So, I tell JoDee she can’t talk to us. She can’t come home. She can’t call me. But for what? What does this mean? I don’t even understand it. How is she supposed to? It’s not even the drug use. I have resigned myself that she has an addiction. And it’s ugly and it could kill her and she needs to fight it. I expect relapses, even. I mean, what addict in history just woke up one day and said, “Ya know, I’m done using so I’m just never going to do it again” on the first try. If someone knows someone who stopped using on their first try, let me know who so I can ask them how they did that. This is not because she relapsed. It’s because she won’t own up to it. It’s because I need her to be honest with us and with herself if she is ever going to find real recovery. I see that her behaviors, dangerous behaviors and self-loathing, harmful behaviors, are not changing. I know there is a difference between clean and recovery. It’s time. She needs to begin real, true, step working, facing character defects, and changing behavior recovery.
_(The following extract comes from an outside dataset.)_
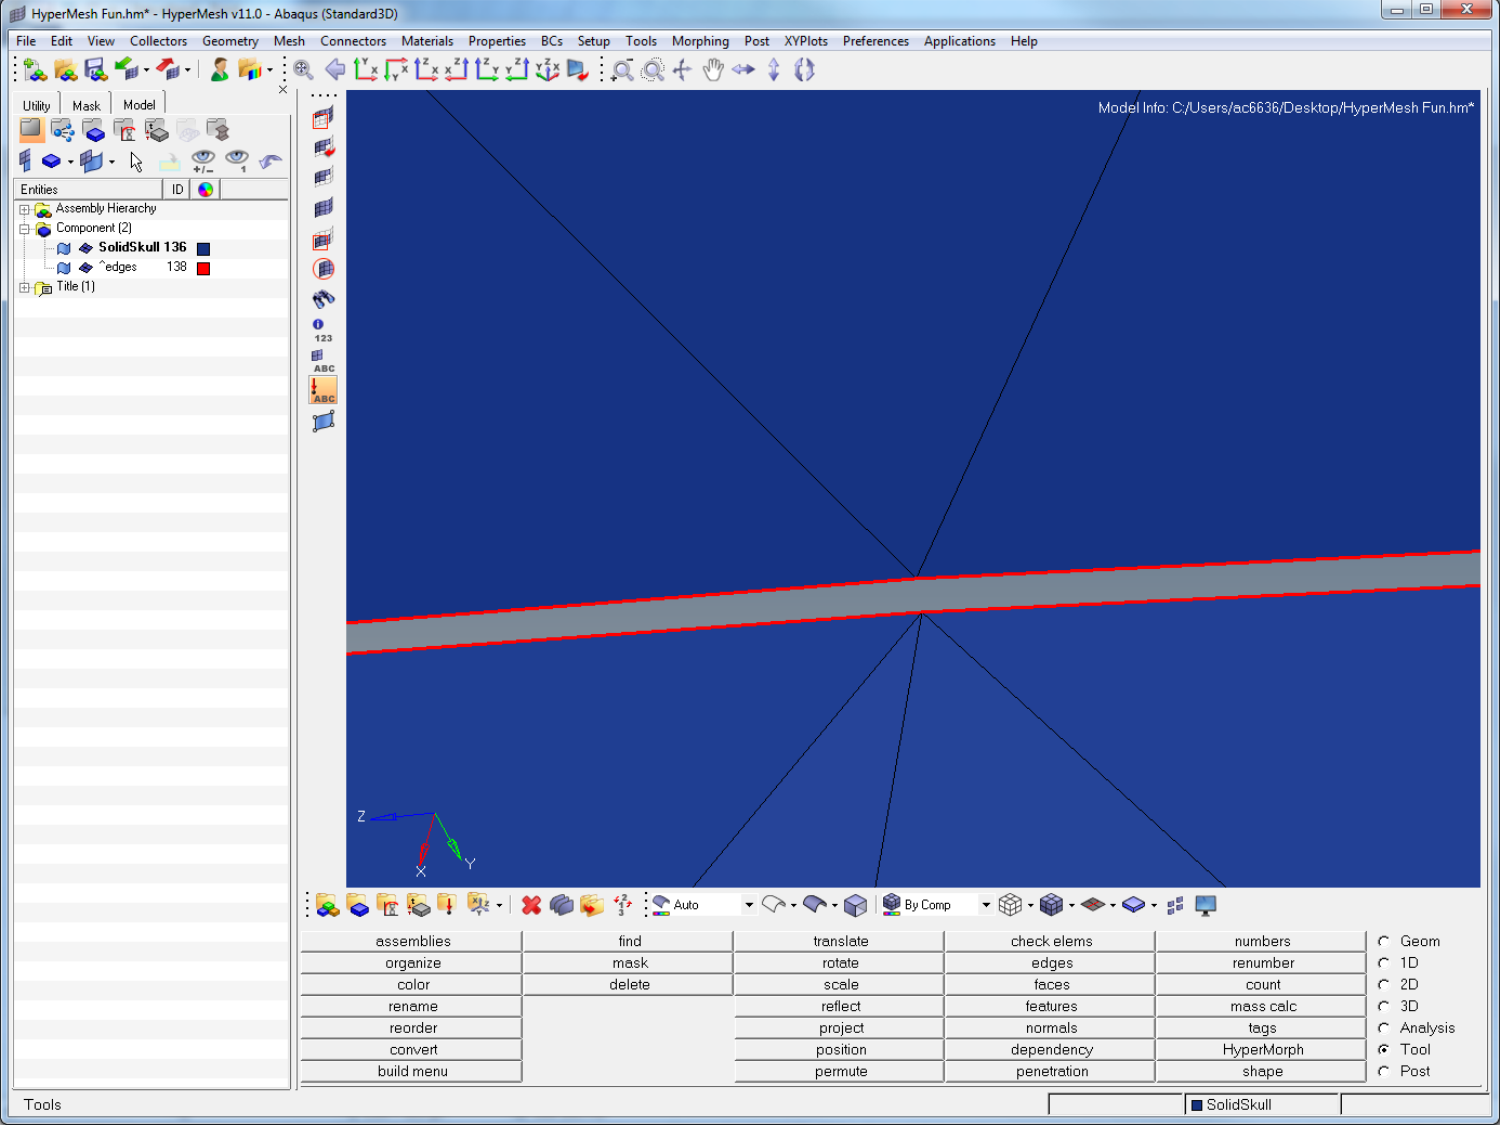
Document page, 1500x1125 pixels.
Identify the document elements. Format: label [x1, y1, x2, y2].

list [0, 0, 1500, 1125]
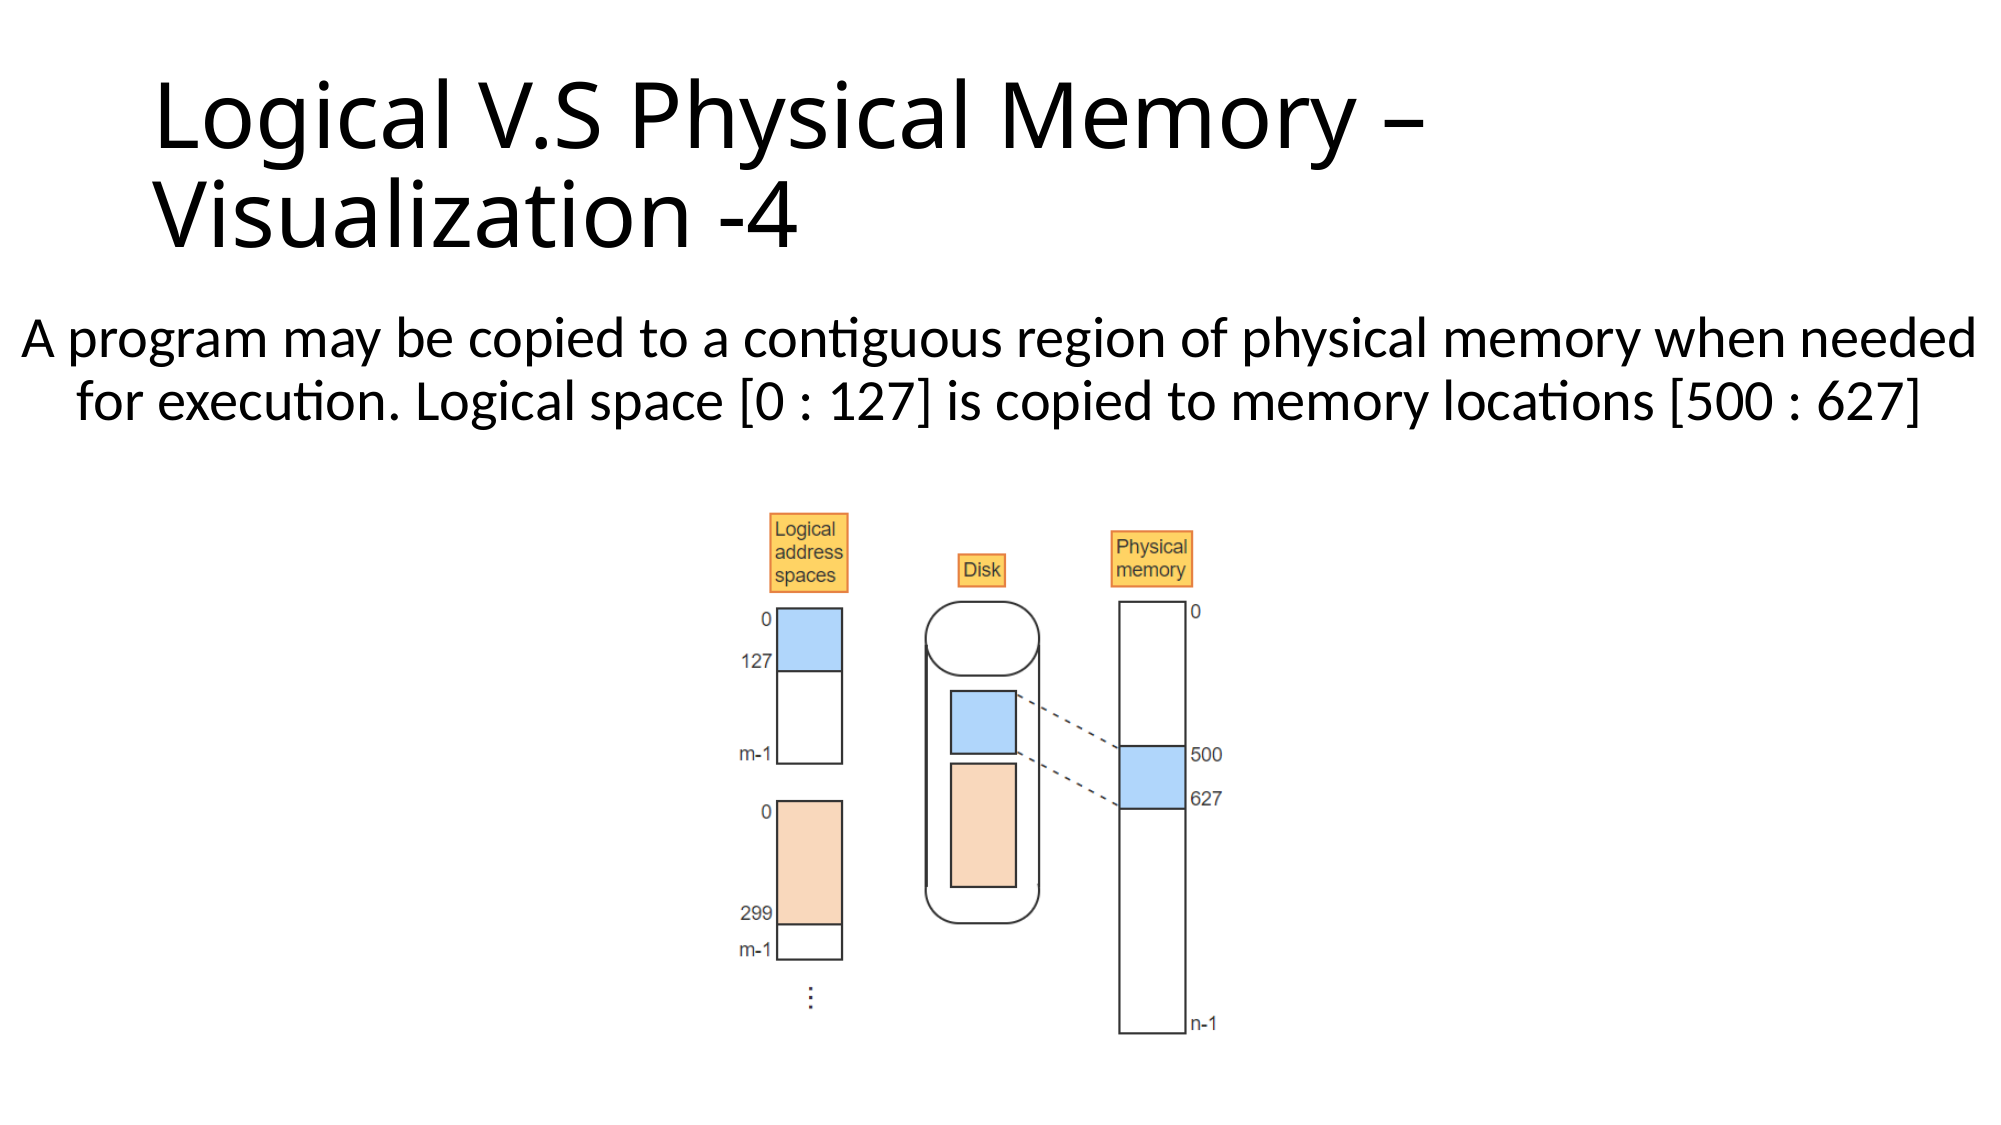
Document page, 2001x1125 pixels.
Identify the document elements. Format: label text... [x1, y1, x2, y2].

And I think it is way too easy to behave however she wants and then have me help her out. I want too. I want to help her but it isn’t helping either one of us. I don’t know how else to break the behavior then to step back and… let her sink or swim.
The new scenario that plays in my head goes something like this: JoDee is all grown up. She is staring down at the end of the dock into the deep black water. She has heavy weights all around her. On her arms and legs and around her neck. I am nowhere to be found. I am not there. I am home. Watching through a looking glass. If I yell she can’t hear me. If bang on the glass, it goes unheard. I have no choice but to wait and watch. I could close my eyes, but then I might miss something. But I might not want to watch it anyway. But how can I not watch? So, she edges closer the too the end of the dock. She holds on to the post, bending one knee and sticking the other leg out to try to dip in a toe. Her toe hovers about the water- the rest to be determined. She will either, retreat. Put both feet back on the dock, start to shed some of the weight. By shedding the weight, she asks for help. She works the steps with her sponsor, she finds friends that support her recovery, and accepts their friendship back without expecting something material from it. She phones a friend, goes to meetings, and attends programs. She participates in her house meeting, stays gainfully employed, and doesn’t jump from boy to boy. These are the ways to build a strong foundation for recovery. I want to help her with that and participate with that. I want to bask in her road to recovery life, but I can’t do any of that until I know what happens.
The opposite could happen. She could bend her knee more, stretching that toe out trying to get it wet. Not wanting to commit to jumping in but just keeping herself involved enough to ride the fence. She may stay that way forever, carrying the weight, aka the burden alone, which would be terrible. You can’t live a life that way. That isn’t living, it’s just barely existing. It’s living in a state of insecurity. At any moment she could fall, get sucked under by the water and the weights. The end. That would be horrendous. I don’t want that for my daughter. She has so much to offer life. She has so much to contribute. Like so many of our addicted daughters and sons. They are not the junkie trash that society has labeled them. And seriously don’t even get me started on society as a whole. Society, the media, glamourize addiction and drugs when they promote Wolf of Wall Street and Breaking Bad. Sure it’s entertainment but everyone talks about how awesome the show was or how cool Leonardo was in that role, but condemns my daughter when they see her with track marks on her arms and hickies on her neck looking like something that should have been put on the curb on trash day. How dare you… any of you that enjoy those films and judge our children. Enjoy the shows/films… even I have watched them, but then have decency when you see a real addict suffering in real life. I’m sorry if they aren’t as attractive as Leo was, but they are rea. That is what REAL addiction looks like, not the glorified shit you see on the big screen, and the families suffering are the ones helping you check out at the grocery store, at the library, at the bank, or are nurses caring for you, lawyers defending you. They are not all shooting up or snorting with their kids. Sadly that does happen, but it is not the rule, it’s the exception. Sorry, I was deviating from the subject at hand. What was that again? Oh, right, sink or swim.
As Reality has reminded me, much to my dismay, Sink or Swim is really happening for both of us. Rage is a fickle thing. It comes and goes. And the struggle to fend off Despair is exhausting. It is literally a struggle. I hate Reality sometimes. But when Rage is busy off with someone else, I need someone to help me keep Despair at bay. I can’t let Despair back in. No matter what. I have to swim. If Despair takes me over again, I Sink. So even though I have locked myself in my bedroom, alone, and am watching Pretty Women instead of participating in any New Year’s Eve fun, I am keeping that in mind. I am lonely but not alone. Reality is standing next to me, daring me to call her, daring me to break the ice, reminding me that if nothing changes nothing changes. So I guess my New Year’s resolution is the same as the last two years, do whatever it takes to save JoDee’s life, even if that means I can’t be part of it. And Rage sits on the other side, reminding me how angry I am at her for pushing us to this point. 1/1/2015=10=1 a natural number… that’s a good start.